Under cap-and-trade, companies or agencies that produce carbon emissions would be granted credits for their greenhouse gas production, though they ultimately would be required to reduce their carbon releases to meet a “cap,” which would be lowered over time. As producers curtail their greenhouse gas emissions, they could find they have more allowances than they require. These carbon credits could be traded or sold to other emitters at a profit. Similarly, companies that find it too expensive to meet emission reduction goals could purchase allowances from producers with spare credits. Cap-and-trade advocates say maximum atmospheric carbon reduction thus is achieved at minimal cost. Significant cap-and-trade incentives are included in the Lieberman-Warner Climate Security Act, which is pending—some would say languishing—in the U.S. Senate.
But if cap-and-trade has besotted lawmakers and free market advocates, it has left climatologists and energy specialists cold. Michael Hanemann and Margaret Taylor, for example, favor Sonoma’s approach, which looks to reduce carbon through a blend of technologies rather than by cumbrous legislative fiat. Hanemann acknowledges cap-and-trade worked fairly well for cutting sulfur dioxide (SO2) and nitrogen oxides (NOx), the primary compounds driving acid rain. But greenhouse gases—not just carbon dioxide (CO2), but also methane and nitrous oxide (N2O)—are an entirely different matter, he says. “The relative success we saw with acid rain is what’s driving this infatuation with cap-and-trade,” Hanemann says. “But controlling CO2 and SO2 are two different propositions.” Gases associated with acid rain originate almost entirely from coal-fired power plants.

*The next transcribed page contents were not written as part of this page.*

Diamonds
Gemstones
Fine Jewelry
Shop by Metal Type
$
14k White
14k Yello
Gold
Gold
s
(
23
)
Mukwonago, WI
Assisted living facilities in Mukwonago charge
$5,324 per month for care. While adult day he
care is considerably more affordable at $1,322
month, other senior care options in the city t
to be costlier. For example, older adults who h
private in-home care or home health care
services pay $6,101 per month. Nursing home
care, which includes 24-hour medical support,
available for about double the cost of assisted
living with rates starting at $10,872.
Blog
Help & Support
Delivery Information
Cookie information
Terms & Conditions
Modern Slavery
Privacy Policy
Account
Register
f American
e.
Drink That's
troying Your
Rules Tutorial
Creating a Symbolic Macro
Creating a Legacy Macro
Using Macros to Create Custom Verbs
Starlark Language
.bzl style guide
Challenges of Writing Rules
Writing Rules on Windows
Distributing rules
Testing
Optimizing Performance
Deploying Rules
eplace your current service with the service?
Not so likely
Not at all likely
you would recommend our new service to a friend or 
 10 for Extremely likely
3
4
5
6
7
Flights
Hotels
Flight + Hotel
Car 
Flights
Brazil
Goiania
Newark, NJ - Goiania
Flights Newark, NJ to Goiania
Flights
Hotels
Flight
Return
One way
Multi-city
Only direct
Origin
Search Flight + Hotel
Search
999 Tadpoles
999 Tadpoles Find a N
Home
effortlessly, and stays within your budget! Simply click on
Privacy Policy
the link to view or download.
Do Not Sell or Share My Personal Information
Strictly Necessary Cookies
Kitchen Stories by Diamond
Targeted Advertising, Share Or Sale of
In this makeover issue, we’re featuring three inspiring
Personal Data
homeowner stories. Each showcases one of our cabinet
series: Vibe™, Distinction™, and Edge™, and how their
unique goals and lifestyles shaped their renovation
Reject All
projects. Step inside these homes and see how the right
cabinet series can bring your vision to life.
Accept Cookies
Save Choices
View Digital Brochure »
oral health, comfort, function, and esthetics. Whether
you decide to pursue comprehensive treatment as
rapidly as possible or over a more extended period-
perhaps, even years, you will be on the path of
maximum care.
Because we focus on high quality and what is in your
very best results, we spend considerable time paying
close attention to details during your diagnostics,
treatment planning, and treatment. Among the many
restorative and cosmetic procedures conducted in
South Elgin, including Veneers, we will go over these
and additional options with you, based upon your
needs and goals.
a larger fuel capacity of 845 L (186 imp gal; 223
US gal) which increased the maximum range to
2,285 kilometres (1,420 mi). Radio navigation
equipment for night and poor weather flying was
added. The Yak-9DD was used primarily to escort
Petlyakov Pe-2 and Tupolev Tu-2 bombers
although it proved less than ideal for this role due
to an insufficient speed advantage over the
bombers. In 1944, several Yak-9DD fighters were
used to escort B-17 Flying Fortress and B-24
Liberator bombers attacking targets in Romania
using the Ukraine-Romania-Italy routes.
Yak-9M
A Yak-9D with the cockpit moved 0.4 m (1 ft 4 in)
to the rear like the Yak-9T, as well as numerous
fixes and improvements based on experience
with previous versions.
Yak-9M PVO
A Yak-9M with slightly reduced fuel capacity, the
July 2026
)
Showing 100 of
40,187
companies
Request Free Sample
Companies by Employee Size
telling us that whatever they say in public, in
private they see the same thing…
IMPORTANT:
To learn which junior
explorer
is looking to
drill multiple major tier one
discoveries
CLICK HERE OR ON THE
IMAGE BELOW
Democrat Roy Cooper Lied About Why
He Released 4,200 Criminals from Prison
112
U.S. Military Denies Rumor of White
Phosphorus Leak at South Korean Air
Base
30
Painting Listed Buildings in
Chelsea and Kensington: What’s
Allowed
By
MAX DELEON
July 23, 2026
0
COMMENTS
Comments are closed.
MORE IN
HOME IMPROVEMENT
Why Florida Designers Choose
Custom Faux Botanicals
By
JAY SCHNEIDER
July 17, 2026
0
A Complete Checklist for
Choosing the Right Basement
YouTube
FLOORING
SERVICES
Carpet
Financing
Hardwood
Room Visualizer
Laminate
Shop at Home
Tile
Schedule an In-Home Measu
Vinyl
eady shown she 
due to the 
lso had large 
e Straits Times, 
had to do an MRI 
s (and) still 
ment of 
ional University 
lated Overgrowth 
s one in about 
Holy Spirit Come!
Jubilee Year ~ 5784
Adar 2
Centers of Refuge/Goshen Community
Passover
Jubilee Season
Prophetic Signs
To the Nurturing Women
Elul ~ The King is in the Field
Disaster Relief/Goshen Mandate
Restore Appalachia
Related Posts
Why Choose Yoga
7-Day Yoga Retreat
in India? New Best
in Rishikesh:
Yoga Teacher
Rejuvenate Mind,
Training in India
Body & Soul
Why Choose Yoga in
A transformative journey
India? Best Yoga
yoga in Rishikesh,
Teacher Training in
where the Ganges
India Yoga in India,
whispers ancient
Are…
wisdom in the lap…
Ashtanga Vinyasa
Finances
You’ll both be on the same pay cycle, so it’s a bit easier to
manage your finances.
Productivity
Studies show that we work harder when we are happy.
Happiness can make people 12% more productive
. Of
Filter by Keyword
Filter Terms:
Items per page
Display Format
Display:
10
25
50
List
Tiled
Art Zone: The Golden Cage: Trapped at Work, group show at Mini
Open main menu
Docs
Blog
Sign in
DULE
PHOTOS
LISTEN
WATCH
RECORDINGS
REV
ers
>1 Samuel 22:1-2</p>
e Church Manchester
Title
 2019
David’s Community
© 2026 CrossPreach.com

You can install efficient scrubbers on such plants, significantly reducing the amount of SO2 and NOx emissions and freeing up credits for trading. Greenhouse gases, on the other hand, are diffuse. Carbon dioxide is produced by the nation’s millions of cars, by forest fires and home fireplaces, as well as by power-generating plants; methane comes from decaying vegetation and from livestock; nitrous oxide is released when agricultural fields are plowed. “About two-thirds of the emissions causing acid rain in the eastern U.S. came from a few hundred coal-fired power plants,” he says. “We got dramatic results by addressing relatively few sources. There is simply no analogue when you’re trying to get a handle on greenhouse gas emissions.”
Plus, says Michael Hanemann, the scrubbing technology for CO2 isn’t as efficient as that used for SO2 and NOx. “You can just stick the scrubbers on the end of the pipe for SO2 and NOx,” he says. “Not with CO2. It costs as much to retrofit an existing power plant to remove carbon as it does to build a new plant.”
Margaret Taylor, who teaches policy analysis at the Goldman School, specializes in the study of cap-and-trade, and agrees with Hanemann that the process is inappropriate for greenhouse gas reduction. Given the severity of the global warming crisis, she says, cap-and-trade simply doesn’t go far enough.
“Cap-and-trade picks the low-hanging fruit, but once the targets—which are usually quite modest—are met, technological innovation stops,” she says. “There is no incentive to move beyond the caps, and we’re going to have to do that if we hope to mitigate some of the extremely serious effects we’ll see from global warming.”
The Sonoma initiative makes a lot more sense than cap-and-trade, she claims: Unlike the one-basket-for-all-eggs approach of cap-and-trade, Sonoma offers a broad-based strategy, ranging from hybrid plug-in cars to geothermal heat pumps to “carbon bank” tree plantations. “This kind of local approach just seems better suited to dealing with the problem,” she says. “Unlike cap-and-trade, it doesn’t assume there is only one way to go. With the Sonoma initiative, it’ll be easier to fine-tune the feedback mechanisms, to figure out which approaches are better than others.”